Quand Prima Abbalo explique ses croyances à son amie, celle-ci comprend, accepte mais s’interroge : « Par exemple, elle trouve complètement absurde que l’on prie des saints qui, selon elle, sont des morts ». Les jeunes croyants rencontrent alors des difficultés à communiquer avec des non-croyants. « La pression sociale est encore forte pour se séparer des rites de l’église ou de ce qui était considéré comme une sorte d’encadrement, de carcan qui s’imposait », analyse Madeleine Gauthier. « La peur de s’affirmer dans un groupe vient quand on sent qu’on va se faire faire des objections, qu’on va être contredit et aujourd’hui, la pression sociale exercée par les non-croyants est plus forte que celle des croyants. »
Valérie l’a vécue telle quelle. « Quand j’ai commencé à croire, j’avais peur d’en parler et de me faire rejeter. Je ne voulais pas risquer d’être rejetée alors que je n’étais même pas encore sûre de mon choix de devenir pratiquante. Ce sentiment venait du fait que j’étais nouvellement chrétienne. »
Les valeurs chrétiennes, éloignées des jeunes ?
L’enquête la plus récente du ministère de l’Éducation sur la religion et les jeunes remonte à 1992. Elle démontre que « le pluralisme culturel, l’indifférentisme religieux, les valeurs de la culture économiste dominante et le fatalisme font obstacle à la recherche éthique, spirituelle et religieuse des jeunes ». Jean-Philippe Perreault y voit même un « écueil, un blocage, un empêchement suggérant que l’univers religieux des jeunes est incohérent, voire inquiétant ».
Gabriel Phénix a des groupes d’amis de différentes croyances. Il estime pourtant qu’il y a « nécessairement un écart entre les jeunes pratiquants et les jeunes non-croyants ». Selon l’étudiant, le message du christianisme est toujours d’une manière ou d’une autre « offensant » dans le sens où « même si Dieu t’aime et te protège, ses plans pour toi vont à l’encontre de ce que tu veux faire dans la vie ». Il évoque les nombreuses heures passées devant des jeux vidéo : « Je dois modérer cette activité car Dieu n’aime pas que je fasse ça ». La religion devient alors parfois « un combat contre soi-même » que certains jeunes ne seraient pas prêts à mener.

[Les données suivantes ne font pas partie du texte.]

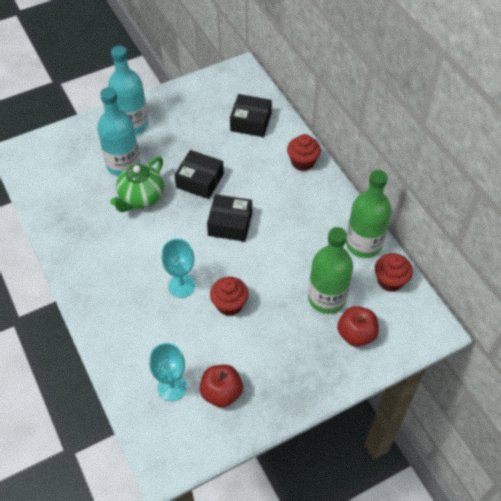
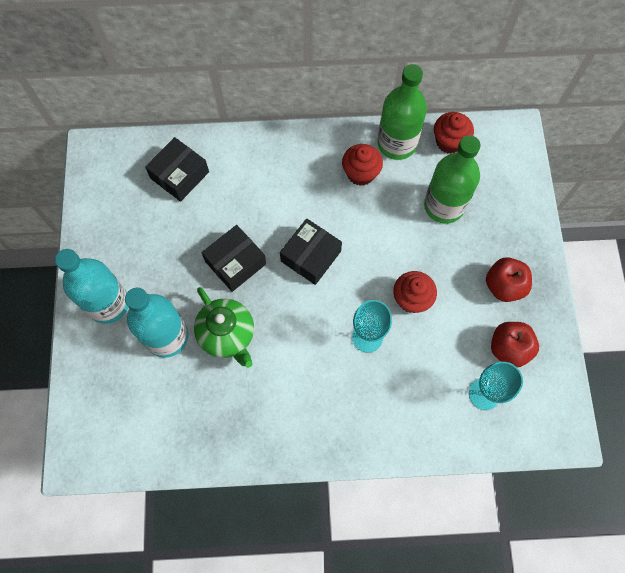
camera: 65 degrees left, 15 degrees up
red cupcake [287,134,321,171] -> red cupcake moved to [342,144,383,186]
red apple [337,306,379,347] -> red apple moved to [486,257,532,302]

Depuis son initiation à la foi protestante, plusieurs aspects de la vie de Valérie Hamel-Genest ont aussi changé. « Les choses que je considère mauvaises ont changé, mes habitudes de vie ont changé, moi qui buvais, moi qui faisais le party, ce n’est plus des activités qui m’allument », illustre-t-elle. Elle préfère désormais investir du temps dans sa spiritualité. « Ça m’a isolée des gangs, ça m’a isolée de l’association étudiante dans mon programme universitaire qui font juste boire et où il n’y a aucune amitié solide qui se crée mais j’ai trouvé un cercle d’amis avec qui je partage des choses ».
Même si bon nombre de jeunes chrétiens parviennent à être amis avec des non-croyants, tous s’accordent pour dire que leur communauté religieuse prend une part importante dans leur vie et qu’elle leur sert à grandir tant spirituellement que personnellement. Pour Jean-Bernard Rousseau, c’est alors à l’Église de faire un pas vers les jeunes : « Si les communautés étaient plus vivantes, plus fraternelles, ça aiderait plus de jeunes à s’y insérer, à y prendre part et à sentir qu’ils y ont une responsabilité ».